» **What to work on**: In the records below, find the line with "59: (235, 384, 2.27)" and repeat exactly every line from it through the line with "26: (427, 468, 1.23)". Pictures stay out.

------------------------------------------------------------

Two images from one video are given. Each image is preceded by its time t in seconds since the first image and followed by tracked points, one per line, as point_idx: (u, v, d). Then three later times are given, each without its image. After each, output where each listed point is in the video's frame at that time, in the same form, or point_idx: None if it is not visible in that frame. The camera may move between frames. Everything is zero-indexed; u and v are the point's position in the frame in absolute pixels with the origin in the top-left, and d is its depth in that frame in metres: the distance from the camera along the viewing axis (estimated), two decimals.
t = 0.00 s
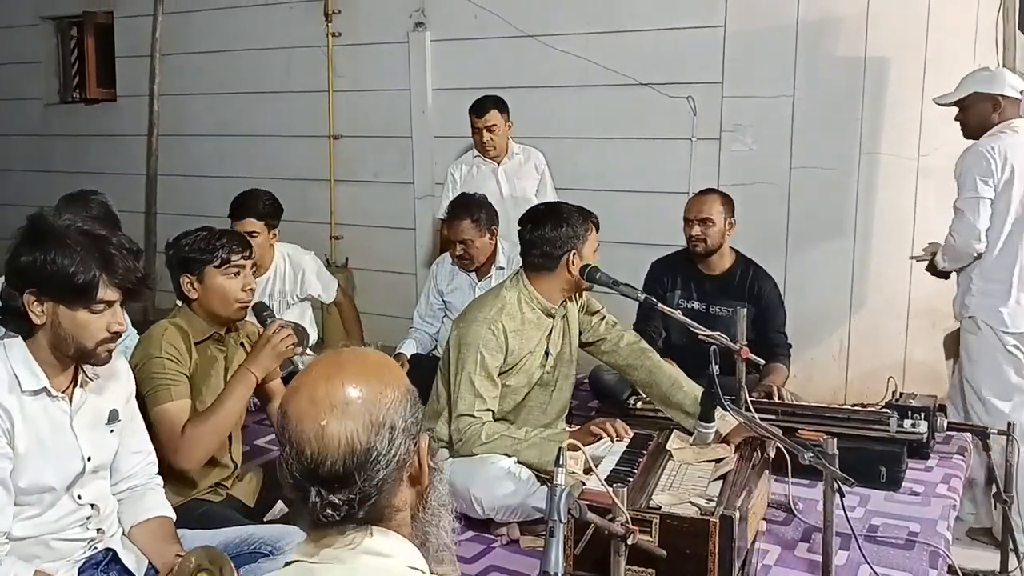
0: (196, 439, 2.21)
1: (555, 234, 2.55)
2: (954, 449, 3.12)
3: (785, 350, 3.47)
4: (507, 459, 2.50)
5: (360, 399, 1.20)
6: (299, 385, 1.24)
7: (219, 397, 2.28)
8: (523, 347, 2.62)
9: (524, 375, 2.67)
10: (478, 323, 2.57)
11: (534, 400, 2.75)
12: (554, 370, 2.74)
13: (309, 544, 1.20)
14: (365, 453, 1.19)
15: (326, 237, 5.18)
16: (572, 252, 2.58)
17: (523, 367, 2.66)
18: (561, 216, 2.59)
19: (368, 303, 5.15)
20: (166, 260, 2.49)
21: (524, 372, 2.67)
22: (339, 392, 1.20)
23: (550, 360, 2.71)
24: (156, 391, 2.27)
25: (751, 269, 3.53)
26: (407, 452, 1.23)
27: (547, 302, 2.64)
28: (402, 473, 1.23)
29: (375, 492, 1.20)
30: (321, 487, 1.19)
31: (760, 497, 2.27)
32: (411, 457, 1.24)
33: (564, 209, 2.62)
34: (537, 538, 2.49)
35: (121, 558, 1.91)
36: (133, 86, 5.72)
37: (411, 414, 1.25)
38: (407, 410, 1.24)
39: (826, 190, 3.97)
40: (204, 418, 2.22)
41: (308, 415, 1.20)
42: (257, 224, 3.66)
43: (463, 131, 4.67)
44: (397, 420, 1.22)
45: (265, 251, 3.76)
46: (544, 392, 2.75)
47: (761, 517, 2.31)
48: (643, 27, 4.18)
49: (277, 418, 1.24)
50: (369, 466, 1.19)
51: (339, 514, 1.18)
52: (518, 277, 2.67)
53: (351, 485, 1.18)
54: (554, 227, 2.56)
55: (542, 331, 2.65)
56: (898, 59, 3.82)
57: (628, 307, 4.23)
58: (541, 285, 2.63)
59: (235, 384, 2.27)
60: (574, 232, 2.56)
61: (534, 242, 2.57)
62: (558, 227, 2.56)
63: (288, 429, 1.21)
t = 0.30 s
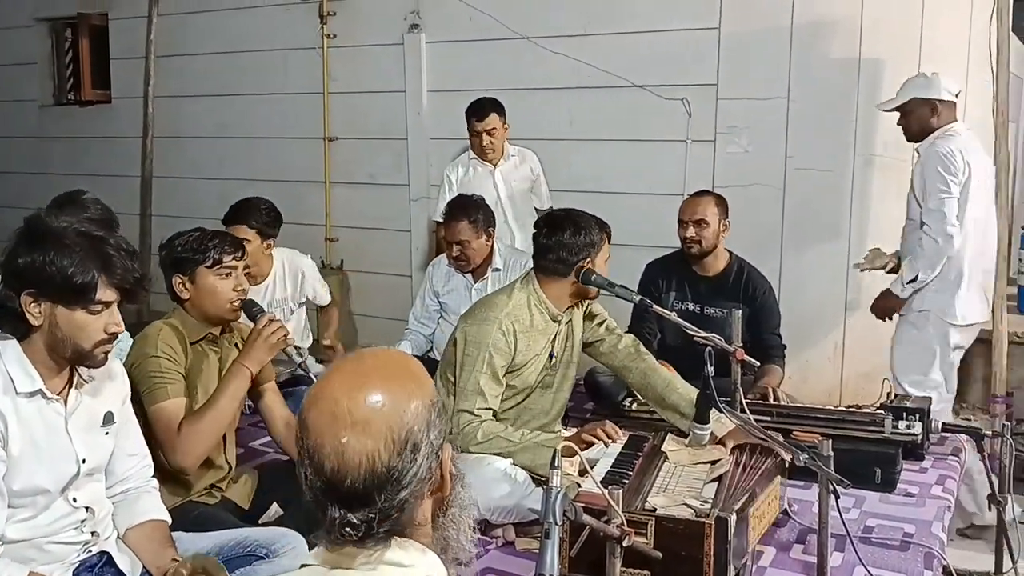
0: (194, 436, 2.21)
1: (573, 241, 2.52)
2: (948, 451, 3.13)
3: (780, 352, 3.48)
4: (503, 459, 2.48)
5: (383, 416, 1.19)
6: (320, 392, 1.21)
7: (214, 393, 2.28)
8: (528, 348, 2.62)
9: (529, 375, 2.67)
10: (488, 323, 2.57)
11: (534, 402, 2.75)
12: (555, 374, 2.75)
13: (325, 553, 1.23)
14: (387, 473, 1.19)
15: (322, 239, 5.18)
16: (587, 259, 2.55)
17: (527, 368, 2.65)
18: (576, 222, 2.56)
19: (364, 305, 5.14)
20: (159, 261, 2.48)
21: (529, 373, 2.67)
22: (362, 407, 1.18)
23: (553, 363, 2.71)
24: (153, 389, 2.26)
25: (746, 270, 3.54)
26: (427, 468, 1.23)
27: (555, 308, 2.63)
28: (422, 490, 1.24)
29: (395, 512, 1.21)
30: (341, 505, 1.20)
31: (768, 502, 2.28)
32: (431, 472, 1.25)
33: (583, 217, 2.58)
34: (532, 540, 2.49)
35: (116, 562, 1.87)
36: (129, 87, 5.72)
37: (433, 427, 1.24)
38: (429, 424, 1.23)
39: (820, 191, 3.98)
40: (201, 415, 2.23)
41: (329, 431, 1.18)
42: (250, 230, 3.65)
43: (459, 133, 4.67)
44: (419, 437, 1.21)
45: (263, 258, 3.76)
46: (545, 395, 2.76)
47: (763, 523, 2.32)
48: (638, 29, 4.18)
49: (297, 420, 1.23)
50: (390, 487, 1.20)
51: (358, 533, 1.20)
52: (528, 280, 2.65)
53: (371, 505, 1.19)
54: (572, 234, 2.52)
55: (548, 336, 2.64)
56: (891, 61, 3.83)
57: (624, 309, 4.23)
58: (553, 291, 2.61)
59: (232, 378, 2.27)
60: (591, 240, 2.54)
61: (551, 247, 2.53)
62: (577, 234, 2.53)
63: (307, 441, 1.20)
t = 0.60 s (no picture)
0: (189, 436, 2.21)
1: (578, 244, 2.52)
2: (945, 453, 3.12)
3: (777, 354, 3.48)
4: (501, 463, 2.48)
5: (405, 423, 1.19)
6: (344, 400, 1.20)
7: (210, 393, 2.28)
8: (531, 350, 2.61)
9: (530, 377, 2.67)
10: (491, 322, 2.56)
11: (535, 404, 2.75)
12: (556, 376, 2.75)
13: (337, 553, 1.23)
14: (413, 481, 1.19)
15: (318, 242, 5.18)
16: (591, 262, 2.55)
17: (529, 369, 2.65)
18: (581, 225, 2.56)
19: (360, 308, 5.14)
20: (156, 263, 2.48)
21: (530, 375, 2.66)
22: (384, 415, 1.19)
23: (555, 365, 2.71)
24: (149, 389, 2.26)
25: (742, 272, 3.54)
26: (451, 478, 1.24)
27: (557, 309, 2.63)
28: (446, 500, 1.23)
29: (420, 522, 1.21)
30: (365, 514, 1.19)
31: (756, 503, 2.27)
32: (455, 482, 1.25)
33: (590, 221, 2.58)
34: (530, 543, 2.48)
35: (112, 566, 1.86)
36: (125, 90, 5.71)
37: (456, 436, 1.24)
38: (453, 433, 1.24)
39: (817, 193, 3.98)
40: (197, 414, 2.23)
41: (356, 439, 1.18)
42: (246, 227, 3.65)
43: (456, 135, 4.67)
44: (444, 445, 1.22)
45: (257, 254, 3.76)
46: (546, 398, 2.76)
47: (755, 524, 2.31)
48: (634, 32, 4.19)
49: (317, 431, 1.23)
50: (416, 496, 1.19)
51: (382, 542, 1.20)
52: (531, 280, 2.65)
53: (396, 514, 1.19)
54: (577, 237, 2.53)
55: (550, 339, 2.64)
56: (887, 63, 3.83)
57: (621, 311, 4.24)
58: (555, 292, 2.61)
59: (226, 378, 2.26)
60: (595, 243, 2.54)
61: (556, 249, 2.53)
62: (582, 237, 2.53)
63: (332, 449, 1.19)
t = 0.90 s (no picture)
0: (187, 437, 2.20)
1: (585, 247, 2.52)
2: (942, 453, 3.11)
3: (774, 355, 3.48)
4: (498, 463, 2.48)
5: (412, 426, 1.19)
6: (348, 406, 1.19)
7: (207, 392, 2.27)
8: (530, 350, 2.61)
9: (528, 377, 2.67)
10: (491, 321, 2.57)
11: (532, 405, 2.75)
12: (554, 377, 2.75)
13: (332, 552, 1.24)
14: (426, 484, 1.20)
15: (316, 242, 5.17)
16: (594, 267, 2.55)
17: (527, 369, 2.65)
18: (591, 229, 2.56)
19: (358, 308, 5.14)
20: (152, 263, 2.47)
21: (528, 375, 2.66)
22: (391, 421, 1.18)
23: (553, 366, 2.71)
24: (147, 389, 2.26)
25: (741, 273, 3.55)
26: (459, 477, 1.25)
27: (556, 311, 2.62)
28: (455, 499, 1.25)
29: (433, 524, 1.22)
30: (378, 519, 1.19)
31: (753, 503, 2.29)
32: (462, 480, 1.26)
33: (597, 227, 2.57)
34: (528, 543, 2.48)
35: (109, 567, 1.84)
36: (123, 90, 5.70)
37: (460, 433, 1.25)
38: (458, 432, 1.24)
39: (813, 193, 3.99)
40: (194, 414, 2.22)
41: (366, 446, 1.17)
42: (260, 228, 3.72)
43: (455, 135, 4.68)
44: (452, 445, 1.22)
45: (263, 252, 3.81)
46: (543, 398, 2.76)
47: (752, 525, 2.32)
48: (632, 33, 4.19)
49: (319, 443, 1.21)
50: (429, 498, 1.20)
51: (398, 545, 1.21)
52: (530, 280, 2.65)
53: (411, 518, 1.20)
54: (580, 239, 2.52)
55: (548, 339, 2.64)
56: (883, 64, 3.86)
57: (619, 311, 4.24)
58: (555, 293, 2.60)
59: (222, 377, 2.26)
60: (601, 247, 2.54)
61: (562, 250, 2.52)
62: (588, 241, 2.52)
63: (340, 457, 1.18)
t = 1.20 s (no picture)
0: (185, 436, 2.20)
1: (575, 244, 2.53)
2: (940, 453, 3.12)
3: (773, 355, 3.48)
4: (497, 463, 2.48)
5: (425, 424, 1.19)
6: (362, 403, 1.20)
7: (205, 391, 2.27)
8: (528, 349, 2.61)
9: (527, 377, 2.67)
10: (489, 321, 2.57)
11: (531, 405, 2.75)
12: (554, 378, 2.75)
13: (340, 550, 1.24)
14: (441, 482, 1.20)
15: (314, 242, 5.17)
16: (587, 263, 2.55)
17: (526, 369, 2.65)
18: (579, 226, 2.56)
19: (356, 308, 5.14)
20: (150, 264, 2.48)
21: (527, 375, 2.66)
22: (405, 418, 1.19)
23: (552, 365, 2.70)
24: (146, 388, 2.25)
25: (739, 273, 3.55)
26: (472, 475, 1.25)
27: (553, 310, 2.62)
28: (468, 498, 1.25)
29: (447, 521, 1.22)
30: (392, 516, 1.19)
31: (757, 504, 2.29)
32: (475, 479, 1.26)
33: (587, 222, 2.58)
34: (526, 543, 2.48)
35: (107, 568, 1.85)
36: (122, 90, 5.70)
37: (472, 432, 1.26)
38: (471, 430, 1.25)
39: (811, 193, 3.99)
40: (192, 413, 2.22)
41: (381, 442, 1.18)
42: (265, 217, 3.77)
43: (454, 135, 4.68)
44: (466, 442, 1.23)
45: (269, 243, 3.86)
46: (541, 399, 2.76)
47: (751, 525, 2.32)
48: (630, 33, 4.19)
49: (333, 442, 1.21)
50: (443, 495, 1.20)
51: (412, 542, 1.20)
52: (528, 281, 2.65)
53: (425, 515, 1.20)
54: (571, 237, 2.53)
55: (547, 339, 2.64)
56: (881, 65, 3.87)
57: (617, 311, 4.24)
58: (553, 293, 2.61)
59: (220, 376, 2.25)
60: (590, 243, 2.54)
61: (553, 249, 2.53)
62: (577, 237, 2.53)
63: (355, 455, 1.19)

------------------------------------------------------------

» **Answer section**:
59: (235, 384, 2.27)
60: (574, 232, 2.56)
61: (534, 242, 2.57)
62: (558, 227, 2.56)
63: (288, 429, 1.21)
t = 0.30 s
0: (194, 436, 2.21)
1: (573, 241, 2.52)
2: (948, 451, 3.13)
3: (780, 352, 3.48)
4: (503, 459, 2.48)
5: (383, 416, 1.19)
6: (320, 392, 1.21)
7: (214, 393, 2.28)
8: (528, 348, 2.62)
9: (529, 375, 2.67)
10: (488, 323, 2.57)
11: (534, 402, 2.75)
12: (555, 374, 2.75)
13: (325, 553, 1.23)
14: (387, 473, 1.19)
15: (322, 239, 5.18)
16: (587, 259, 2.55)
17: (527, 368, 2.65)
18: (576, 222, 2.56)
19: (364, 305, 5.14)
20: (159, 261, 2.48)
21: (529, 373, 2.67)
22: (362, 407, 1.18)
23: (553, 363, 2.71)
24: (153, 389, 2.26)
25: (746, 270, 3.54)
26: (427, 468, 1.23)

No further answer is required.